Oh, and two of those eight days occurred in the past two years.
On my street, there was a small stream between parked cars and the curb. On other streets, closer to the water, the situation was far worse. “After four inches of heavy rain fell in an hour, there was mayhem: dozens of water rescues throughout the region, standstill traffic along major highways, bus route cancellations” and thousands of people without power, The Washington Post reported early yesterday. “Several people were rescued from the rooftops of their cars as they climbed out, trying to avoid the water along Canal Road.”
Extreme rain is the new normal, as I’ve written before. Warm air can carry more water than cold air, and climate change has warmed the air. No wonder the number of extreme rainstorms has jumped by roughly one third since the early 1980s, according to one measure.
Is every one of these storms a result of climate change? Of course not. But the trend is. Days like yesterday in Washington — or floods like the ones that the Midwest, Houston, Florida and many other places have endured in recent years — are becoming the very frightening new normal.
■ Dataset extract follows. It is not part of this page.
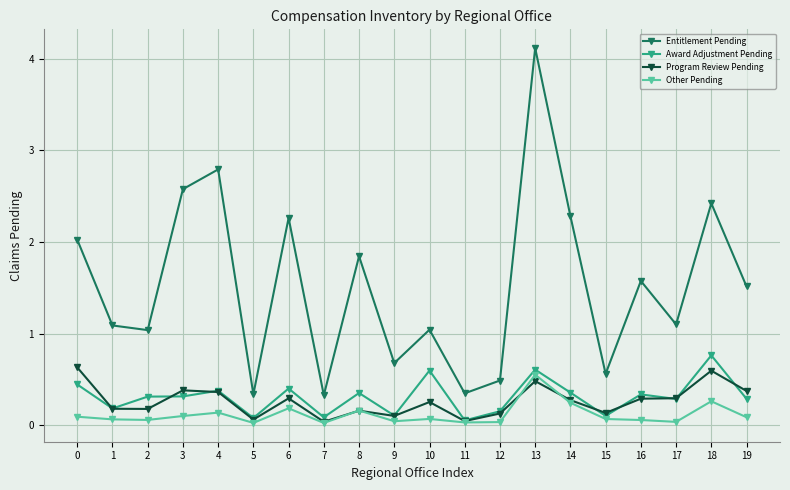

True or false: Other Pending has more than 2 points higher than both neighbors.

True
In response, President Trump has decided to make things worse — by rolling back environmental regulations and making it easier for polluters to pollute more. He is also lying about what his administration is really doing.
Not long after the torrential rain stopped yesterday, Trump gave a speech on his environmental policy, because his political advisers told him the subject is a liability for his re-election campaign. While giving the speech, as Katie Rogers and Coral Davenport of The Times reported, he was “flanked by his two senior environmental officials — one a former lobbyist for the coal industry and the other a former oil lobbyist.”
For more on Trump’s speech
Both Kate Grumke of PBS NewsHour and Rebecca Leber of Mother Jones compare Trump’s misleading statements — on clean air, ocean pollution and more — with his actual record.
The New Republic’s Emily Atkin argues that Trump’s speech is part of Republican lawmakers’ changing rhetoric on climate change. While these politicians once denied climate change outright, they now often try subtler ways of skirting responsibility, Atkin writes: “They admit that climate change is real, and even that humans are responsible — just not humans in America.”
“The fact that Trump is making this sorry attempt to shore up his environmental credentials shows that he sees the writing on the wall,” the Sunrise Movement, a youth-led climate activist group, said yesterday. (Thanks to Grist’s Zoya Teirstein for pointing out the quotation.)